Снабдились. Я послал в штаб бригады связного.

Штаб расположился в поселке, недалеко от станции; связной должен был доставить мне оттуда приказ.

Предварительное извещение мы получили с вечера, но я уже знал из практики, что самый приказ будет издан ночью.

Наш комбриг подписывал приказы перед самым началом операции. Он делал это для того, чтобы противник, если бы он даже и перехватил через своих шпионов приказ, не успел бы ничего предпринять.

А в эту ночь еще с нашей стороны работала усиленная разведка: штаб собирал самые последние данные о расположении наступавших, их коммуникациях и резервах.

Словом, у бойцов было время, чтобы хорошо отдохнуть.

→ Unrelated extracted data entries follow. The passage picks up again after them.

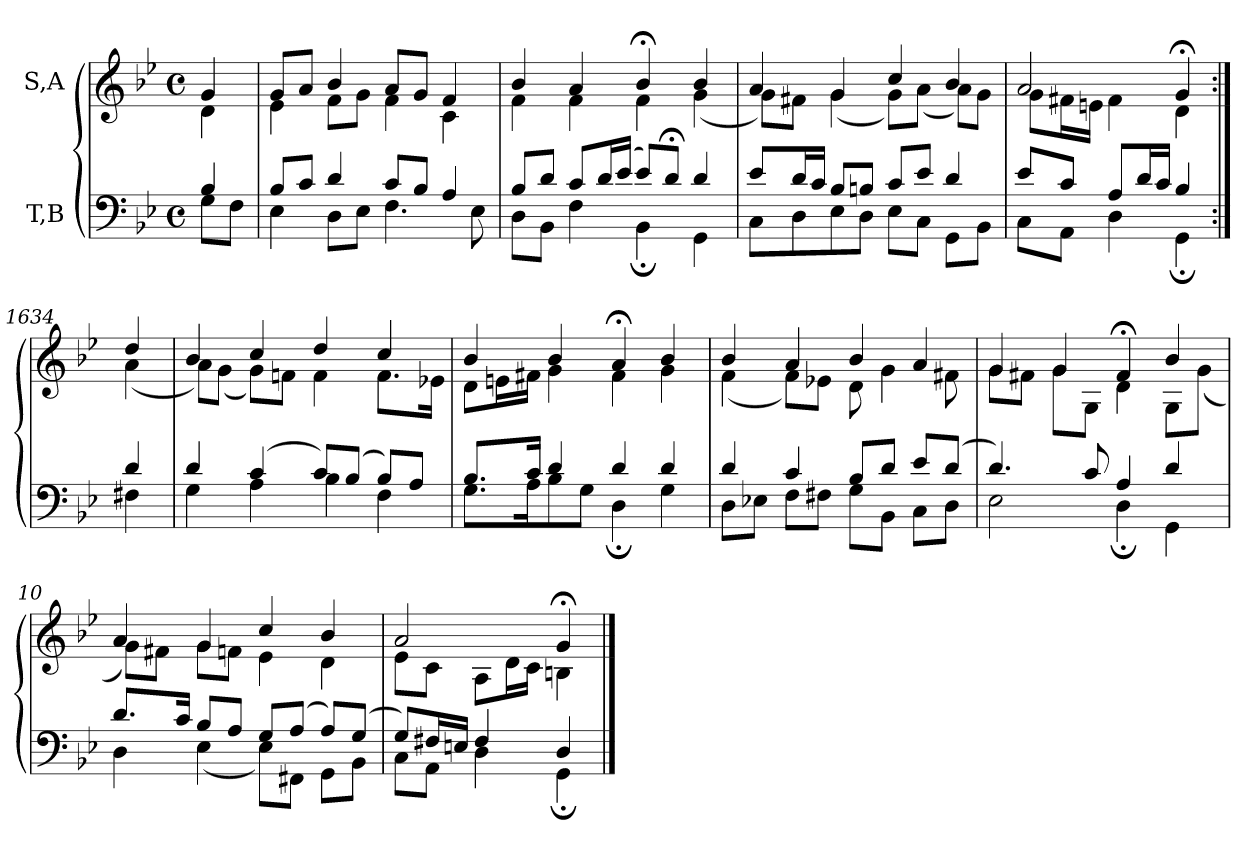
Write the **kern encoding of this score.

**kern	**kern
*part2	*part1
*staff2	*staff1
*I"T,B	*I"S,A
*clefF4	*clefG2
*k[b-e-]	*k[b-e-]
*M4/4	*M4/4
*met(c)	*met(c)
=	=
*^	*^
4B-	8GL	4g	4d
.	8FJ	.	.
=1	=1	=1	=1
8B-L	4E-	8gL	4e-
8cJ	.	8aJ	.
4d	8DL	4b-	8fL
.	8E-J	.	8gJ
8cL	4.F	8aL	4f
8B-J	.	8gJ	.
4A	.	4f	4c
.	8E-	.	.
=2	=2	=2	=2
8B-L	8DL	4b-	4f
8dJ	8BB-J	.	.
8cL	4F	4a	4f
16dL	.	.	.
(>16e-JJ	.	.	.
8e-L)	4BB-;	4b-;<	4f
8d;<J	.	.	.
4d	4GG	4b-	(<4g
=3	=3	=3	=3
8e-L	8CL	4a	8gL)
16dL	8D	.	8f#XJ
16cJJ	.	.	.
8B-L	8E-	4g	(<4g
8BnJ	8DJ	.	.
8cL	8E-L	4cc	8gL)
8e-J	8CJ	.	(<8aJ
4d	8GGL	4b-	8aL)
.	8BB-J	.	8gJ
=1633	=1633	=1633	=1633
8e-L	8CL	2a	8gL
8cJ	8AAJ	.	16f#XL
.	.	.	16enJJ
8AL	4D	.	4f#
16dL	.	.	.
16cJJ	.	.	.
4B-	4GG;	4g;<	4d
=1634:|!	=1634:|!	=1634:|!	=1634:|!
4d	4F#X	4dd	(<4a
=6	=6	=6	=6
4d	4G	4b-	8aL)
.	.	.	(<8gJ
(>4c	4A	4cc	8gL)
.	.	.	8fnJ
8cL)	4B-	4dd	4f
(>8B-J	.	.	.
8B-L)	4F	4cc	8.fL
8AJ	.	.	.
.	.	.	16e-XJk
=7	=7	=7	=7
8.B-L	8.GL	4b-	8dL
.	.	.	16enL
16cJk	16AK	.	16f#XJJ
4d	8B-	4b-	4g
.	8GJ	.	.
4d	4D;	4a;<	4f#
4d	4G	4b-	4g
=8	=8	=8	=8
4d	8DL	4b-	(<4f
.	8E-XJ	.	.
4c	8FL	4a	8fL)
.	8F#XJ	.	8e-XJ
8B-L	8GL	4b-	8d
8dJ	8BB-J	.	4g
8e-L	8CL	4a	.
(>8dJ	8DJ	.	8f#X
=9	=9	=9	=9
4.d)	2E-	4g	8gL
.	.	.	8f#XJ
.	.	4g	8gL
8c	.	.	8GJ
4A	4D;	4f#;<	4d
4d	4GG	4b-	8GL
.	.	.	(<8gJ
=10	=10	=10	=10
8.dL	4D	4a	8gL)
.	.	.	8f#XJ
16cJk	.	.	.
8B-L	(<4E-	4g	8gL
8AJ	.	.	8fnJ
8GL	8E-L)	4cc	4e-
(>8AJ	8FF#XJ	.	.
8AL)	8GGL	4b-	4d
(>8GJ	8BB-J	.	.
=11	=11	=11	=11
8GL)	8CL	2a	8e-L
16F#XL	8AAJ	.	8cJ
16EnJJ	.	.	.
4F#	4D	.	8AL
.	.	.	16dL
.	.	.	16cJJ
4D	4GG;	4g;<	4Bn
*v	*v	*	*
*	*v	*v
==	==
*-	*-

И вот мы, команда бронепоезда, собрались под бревенчатой крышей в нашем «кубрике». Перед боем ведь всегда тянет побыть с товарищами… Уселись мои бойцы в кружок около фонаря, потолковали о том о сем, сели писать письма. Кто писал отцу, кто матери, кто прямо на деревню — «обществу». Многим некуда было писать: родные места остались за фронтом, и бойцы, чтобы облегчить тосковавшее сердце, посылали о себе весточки в семьи товарищей. И вышло так, что под письмом Панкратова — он писал к себе в Рязань — подписались еще двое, в письме пулеметчика Молодцова поставил свою фамилию и его напарник Крыниця. А матушка Никифора обрела в эту ночь целых пятерых нареченных сынов…

Кончили бойцы писать, стали складывать письма треугольничками.

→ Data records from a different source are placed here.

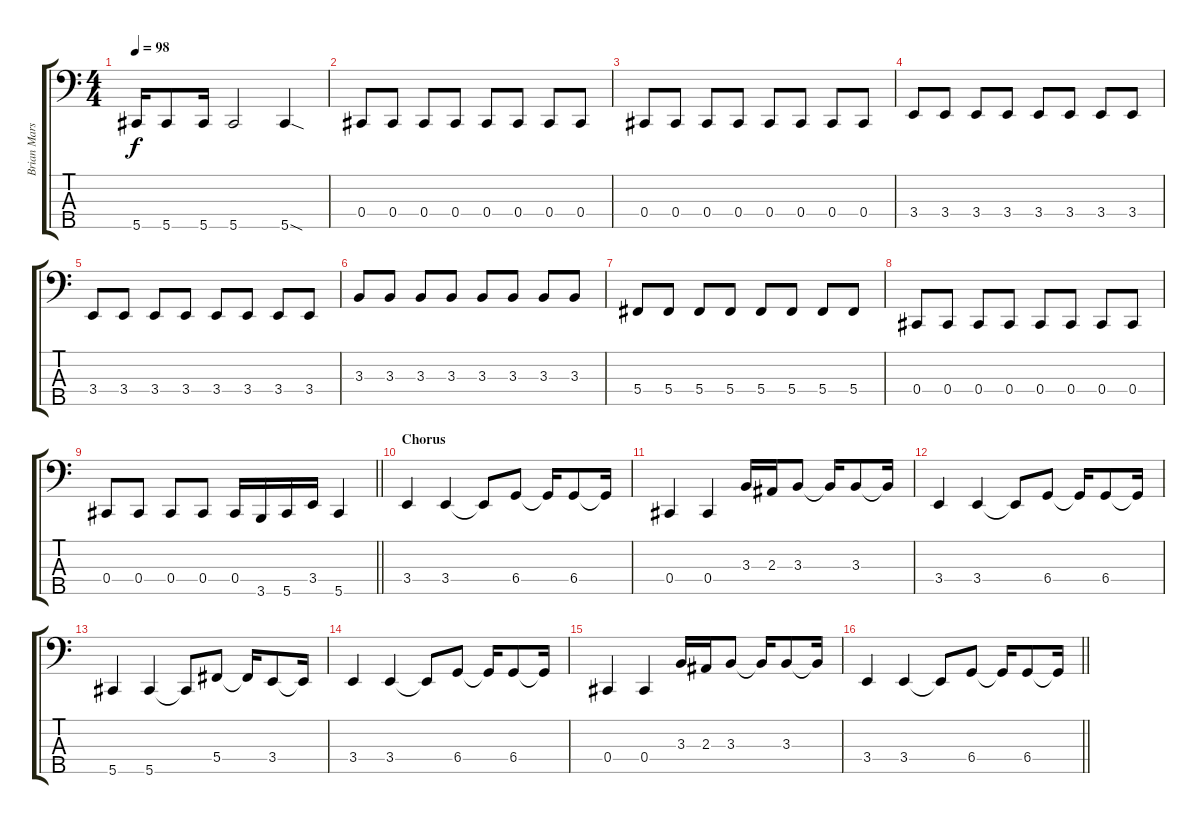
\track ("Brian Marshall" "Brian Mars") {instrument electricbassfinger}
\staff {score tabs}
\tuning (Gb2 Db2 Ab1 Db1 Ab0) {hide}
\ts (4 4)
\tempo 98
\clef f4
\ks c
5.5.16{dy f} 5.5.8 5.5.16 5.5.2 5.5{sod}.4 |
0.4.8 0.4.8 0.4.8 0.4.8 0.4.8 0.4.8 0.4.8 0.4.8 |
0.4.8 0.4.8 0.4.8 0.4.8 0.4.8 0.4.8 0.4.8 0.4.8 |
3.4.8 3.4.8 3.4.8 3.4.8 3.4.8 3.4.8 3.4.8 3.4.8 |
3.4.8 3.4.8 3.4.8 3.4.8 3.4.8 3.4.8 3.4.8 3.4.8 |
3.3.8 3.3.8 3.3.8 3.3.8 3.3.8 3.3.8 3.3.8 3.3.8 |
5.4.8 5.4.8 5.4.8 5.4.8 5.4.8 5.4.8 5.4.8 5.4.8 |
0.4.8 0.4.8 0.4.8 0.4.8 0.4.8 0.4.8 0.4.8 0.4.8 |
\barLineRight lightlight
0.4.8 0.4.8 0.4.8 0.4.8 0.4.16 3.5.16 5.5.16 3.4.16 5.5.4 |
\section ("" "Chorus")
3.4.4 3.4.4 3.4{t}.8 6.4.8 6.4{t}.16 6.4.8 6.4{t}.16 |
0.4.4 0.4.4 3.3.16 2.3.16 3.3.8 3.3{t}.16 3.3.8 3.3{t}.16 |
3.4.4 3.4.4 3.4{t}.8 6.4.8 6.4{t}.16 6.4.8 6.4{t}.16 |
5.5.4 5.5.4 5.5{t}.8 5.4.8 5.4{t}.16 3.4.8 3.4{t}.16 |
3.4.4 3.4.4 3.4{t}.8 6.4.8 6.4{t}.16 6.4.8 6.4{t}.16 |
0.4.4 0.4.4 3.3.16 2.3.16 3.3.8 3.3{t}.16 3.3.8 3.3{t}.16 |
\barLineRight lightlight
3.4.4 3.4.4 3.4{t}.8 6.4.8 6.4{t}.16 6.4.8 6.4{t}.16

— Ну, а от бобылей-то поклон посылаете? — пробурчал матрос, все время молчавший. — От меня бы послали… Не грех и от командира слово прибавить.

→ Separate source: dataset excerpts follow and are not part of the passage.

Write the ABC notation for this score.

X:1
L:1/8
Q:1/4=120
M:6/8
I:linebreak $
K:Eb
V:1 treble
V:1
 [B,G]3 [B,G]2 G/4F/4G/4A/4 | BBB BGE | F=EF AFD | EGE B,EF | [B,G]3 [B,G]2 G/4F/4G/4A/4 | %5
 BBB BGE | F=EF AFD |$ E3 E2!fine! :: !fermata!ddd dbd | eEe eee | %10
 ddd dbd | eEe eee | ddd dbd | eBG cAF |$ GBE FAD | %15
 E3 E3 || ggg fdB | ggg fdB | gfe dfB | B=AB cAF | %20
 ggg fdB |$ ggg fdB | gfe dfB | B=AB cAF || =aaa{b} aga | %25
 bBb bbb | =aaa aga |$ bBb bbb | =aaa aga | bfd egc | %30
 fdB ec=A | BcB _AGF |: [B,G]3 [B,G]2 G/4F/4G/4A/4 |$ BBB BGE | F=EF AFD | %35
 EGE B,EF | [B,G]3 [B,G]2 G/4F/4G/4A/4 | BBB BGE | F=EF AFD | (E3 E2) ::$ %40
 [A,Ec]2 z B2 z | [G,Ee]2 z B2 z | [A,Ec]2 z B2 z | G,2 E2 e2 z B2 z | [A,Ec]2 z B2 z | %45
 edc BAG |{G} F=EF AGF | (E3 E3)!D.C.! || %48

Тут попали в письма и наши поклоны.

Федорчук собрал всю почту и понес на станцию.

Оттуда он вернулся со свежими газетами.

И как же мы обрадовались все, когда вдруг неожиданно в вагон вошел Иван Лаврентьич!

Он распахнул плащ, похлопывая себя по карманам:

— Ну что ты скажешь? Собрался в объезд частей, а табачок забыл… Дай-ка, думаю, загляну на огонек в попутную избу, авось добрые люди выручат!

Он, посмеиваясь и приглаживая усы, присел на ящик.

Ребята принялись угощать его из своих кисетов.

Иван Лаврентьич взял по щепотке табаку у одного, у другого, а матрос принес ему нераспечатанную осьмушку из нашего артельного запаса. И сразу же захлопотал насчет чая.

— А ты это брось, Федорчук, — остановил его Иван Лаврентьич. — Недосуг мне с вами чаевничать. Сейчас поеду.

Но мы не отпустили начальника политотдела.

— Иван Лаврентьич, — заговорили бойцы, — побудьте с нами. Обрисуйте нам текущий момент! Охота знать, что на свете делается…

Начальник кивнул на свежую пачку газет:

— Да вы же грамотные. Вот и читайте.

А бойцы опять:

— Иван Лаврентьич, вы так складно рассказываете… Вот у нас спор зашел: была нынче весной Советская Венгрия — а где она? Толкуем промежду собой, да все врозь. И Советская Бавария была — опять не стало, как же так? Чтоб люди за свою Советскую власть не заступились. Непонятно.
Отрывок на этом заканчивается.